> SET TASKS:
a. In the forum thread on the RDS transmitter, repeat the passage that begins at the words "You seem to" and stops after "compiling & installing.", putting "build logs" in place of "installation logs".
b. Name every audio subsystem or audio backend mentioned in the forum thread.

> EXCERPT PROVIDED:
__________________________________________________

Edit: Maybe different python versions are a problem (3.10.12 on desktop vs. 3.11.2 on opi).

rds_tx_for_opi.zip

[bastibl]

You seem to specify the audio devices manually (hw:4,1 and hw:3,0). Maybe the mapping is different on the different platforms, the devices support different sample rates, or you want to use a different audio subsystem (e.g. pulse)?

[gabba43]

Thank you! Forgot to say that. I saved the installation logs of both gnuradio & deps as well as gr-rds, I can post them tomorrow. Nonetheless there were no errors when compiling & installing.

Also, I uninstalled & reinstalled gnuradio & deps after the first try but changed the repos to the official debian ones before reinstalling (they were set to a Huaweicloud from the Orange Pi devs). Maybe that helps.

I made sure that the mapping & sample rates are correct but I'll check tomorrow again. Maybe I'll add an entry to .asoundrc to make sure the USB-sound card is fixed to 192kHz. I deactivated pulse on the desktop beforehand already as I'm using jack (which only runs once started) - so when not using jack, only ALSA is running. On the debian server, I think there's also only ALSA installed but I'll make sure that this is the case tomorrow. Maybe it has pipewire or so, I'll kick that out.

[bastibl]

I don't think that this is an installation issue. Since you mentioned that you ran the same script on your desktop, I just wondered if you forgot to adapt the device name parameter of the audio source and sink.

[gabba43]

So, after uninstalling, changing deps to official ones and reinstalling, it finally works and even with the OPis internal sound card! But... CPU load is on 95% on the Orange Pi Zero 3, 2gb. RAM usage isn't a problem, less than 100mb. RDS pops up and goes off again. So the OPi is underpowered. Luckily, I still have a couple of HP 260 G2 DMs with Pentium 4405U CPUs laying aroung which will be perfect for this job (I hope). I'll install a headless Debian on them as well. Now I just need to get the dynamic PS (changing every 3 secs) to work :D

[bastibl]

I just tested it and it really takes much more CPU than I would have expected. That's in no way optimized :-/ I hope, it works with your other device.

[argilo]

A bunch of blocks have Maxoutbuf set to 10, which forces samples to be processed in very small batches. This seems to increase CPU load a lot.

Unfortunately, removing that results in a lot more output buffer underruns. The Audio Source block has "OK to Block" set to "No" to avoid the two-clock problem, but unfortunately that setting is ignored in nearly all audio backends (except Portaudio, which is unlikely to be used because ALSA has a higher priority).

[gabba43]

I understand. So setting a fixed, higher, buffer size and inputting audio with a fixed (e.g. 4096), higher, buffer size (-bufsize?) using ffmpeg is not a solution?

Edit: If I'm not mistaken, buffer under- over overruns can lead to pops and crackling sounds but maybe it would be worth a try to see if that helps and how bad the effects are. I think StereoTool as an MPX generator also uses a standard buffer size of 4096.

[argilo]

You could try changing the outbuffer variable from 10 to 0, and see whether that helps.

__________________________________________________

> GIVEN ENTRIES:

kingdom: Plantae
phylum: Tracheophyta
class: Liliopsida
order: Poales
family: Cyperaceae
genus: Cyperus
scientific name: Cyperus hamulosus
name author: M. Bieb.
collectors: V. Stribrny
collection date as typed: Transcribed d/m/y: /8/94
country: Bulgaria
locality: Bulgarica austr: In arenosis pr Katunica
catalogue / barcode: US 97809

__________________________________________________

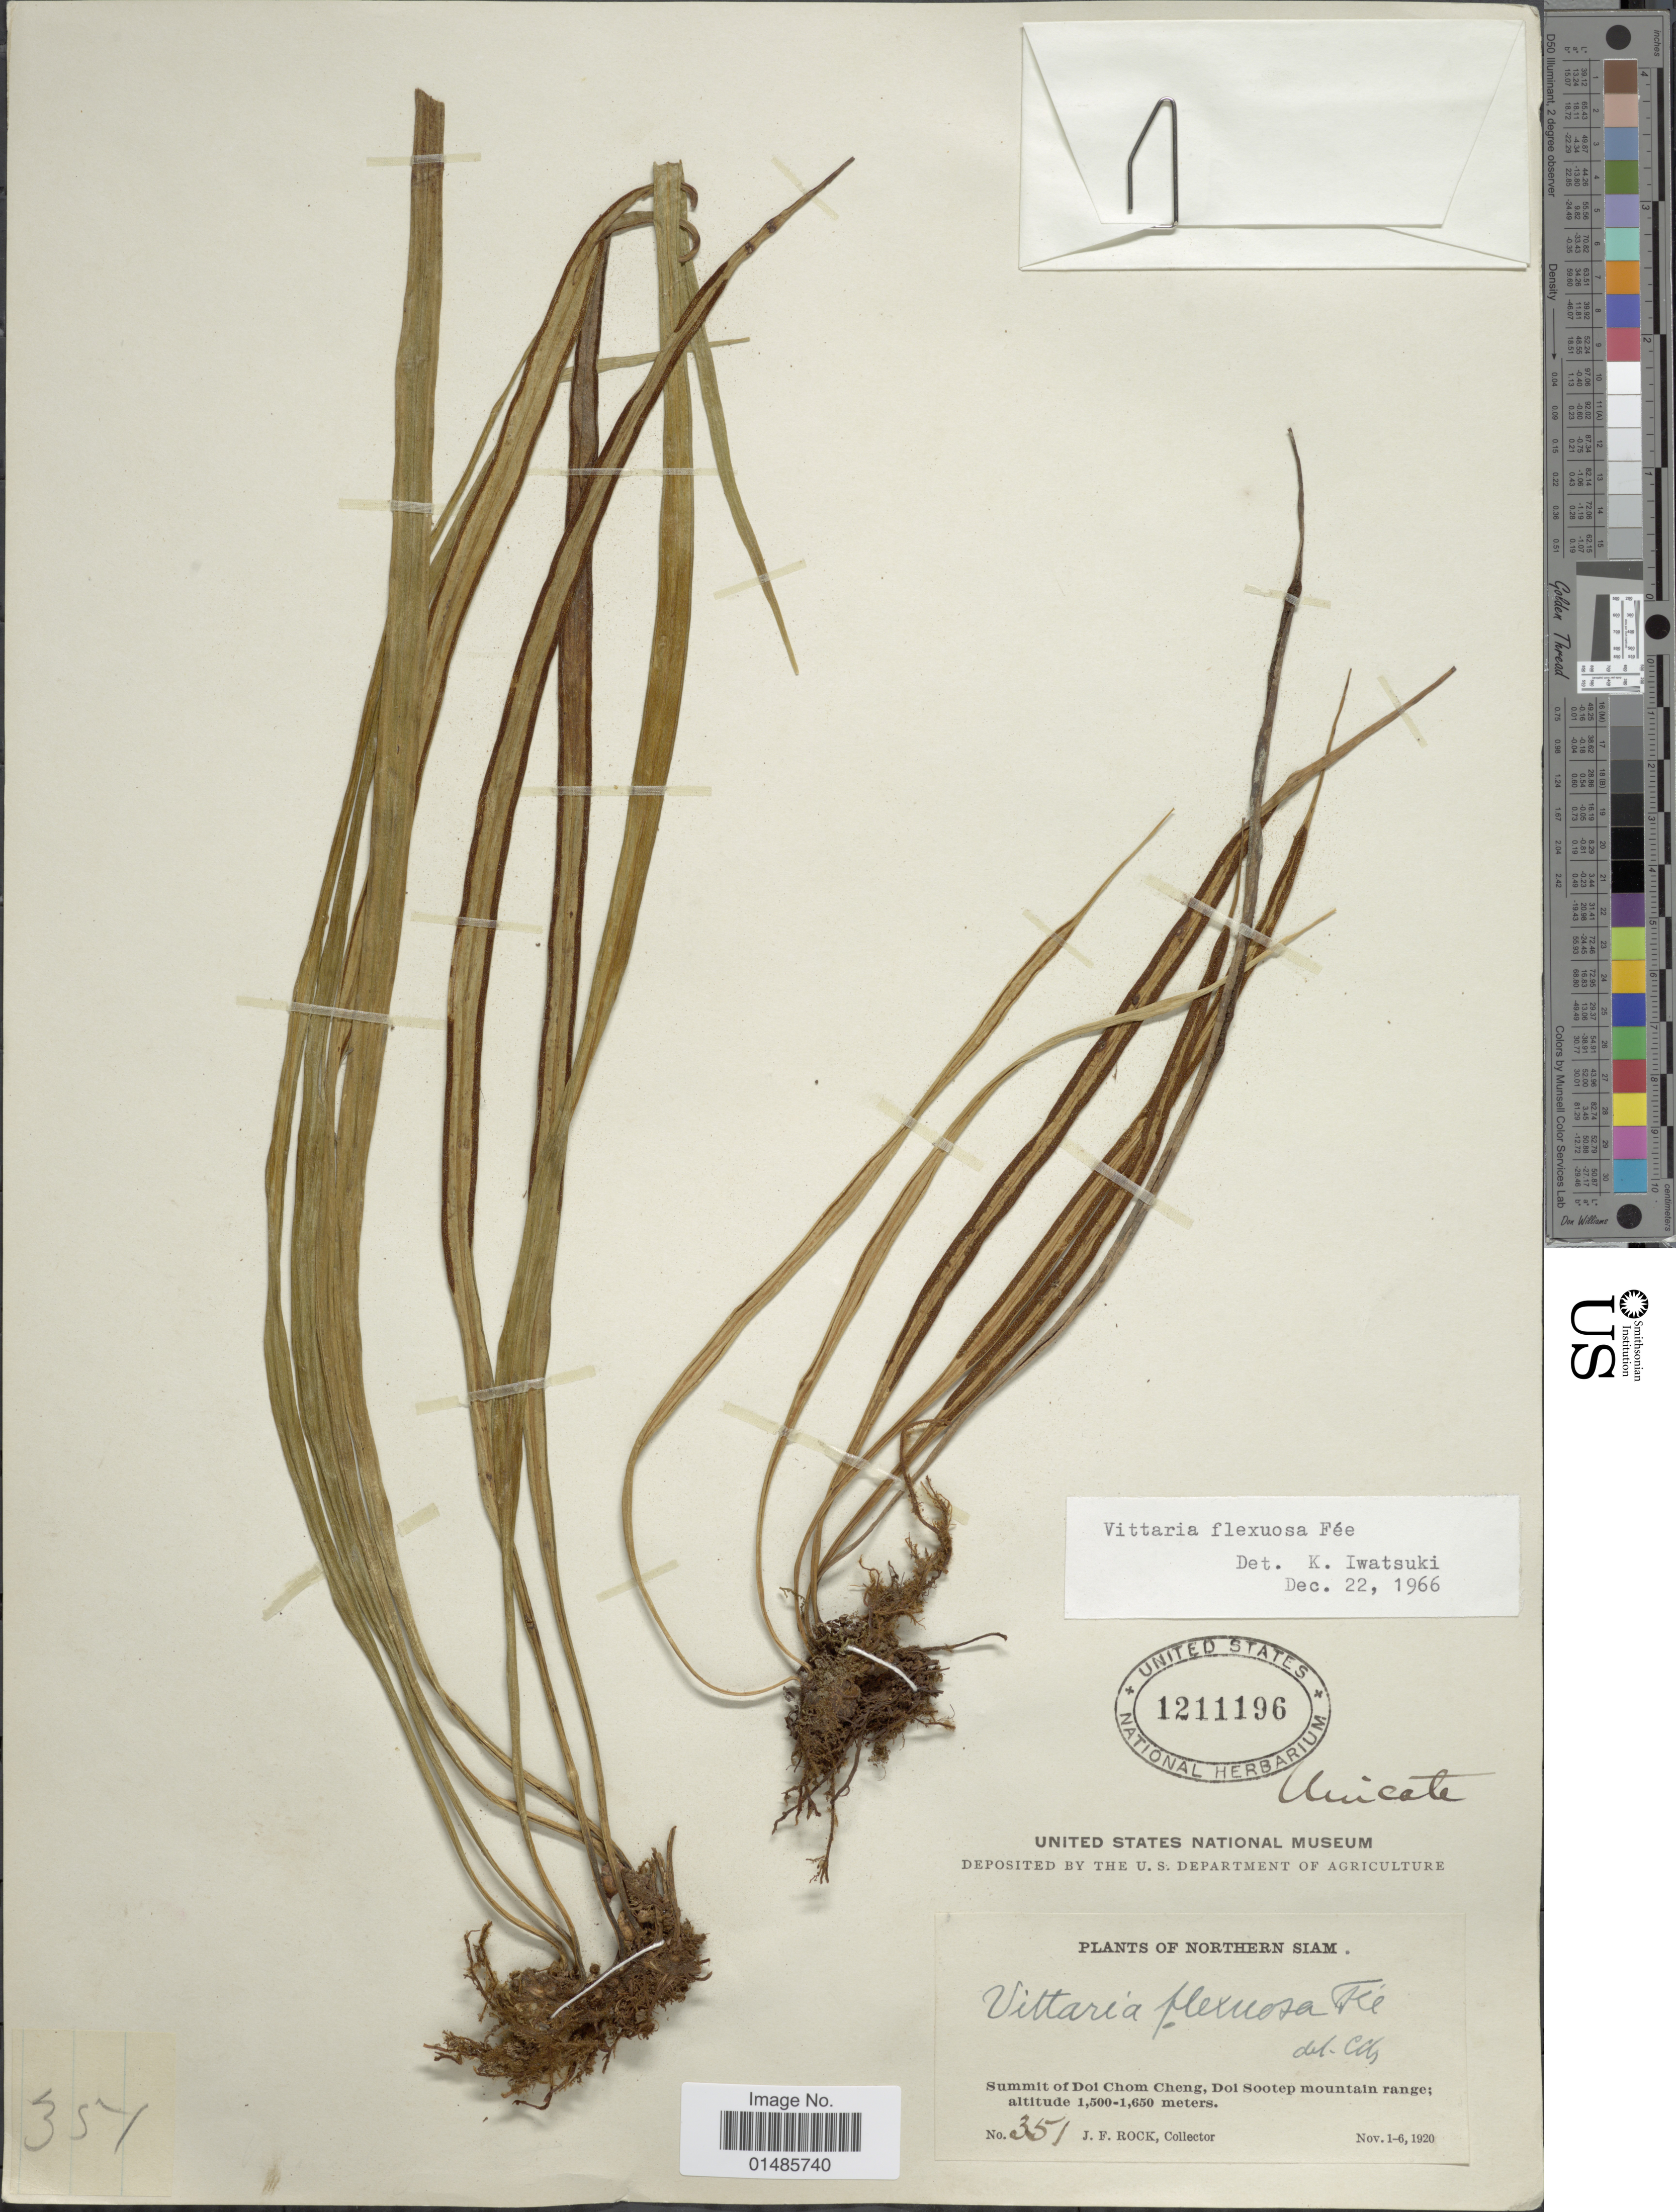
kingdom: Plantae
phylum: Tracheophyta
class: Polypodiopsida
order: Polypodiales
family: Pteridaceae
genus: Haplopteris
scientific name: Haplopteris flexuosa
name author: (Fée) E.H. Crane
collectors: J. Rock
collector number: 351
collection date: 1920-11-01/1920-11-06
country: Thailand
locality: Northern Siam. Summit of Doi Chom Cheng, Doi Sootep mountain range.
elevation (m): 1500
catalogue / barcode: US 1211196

__________________________________________________

> SOLUTION LIST:
a.
You seem to specify the audio devices manually (hw:4,1 and hw:3,0). Maybe the mapping is different on the different platforms, the devices support different sample rates, or you want to use a different audio subsystem (e.g. pulse)?

[gabba43]

Thank you! Forgot to say that. I saved the build logs of both gnuradio & deps as well as gr-rds, I can post them tomorrow. Nonetheless there were no errors when compiling & installing.

b. pulse, jack, ALSA, pipewire, Portaudio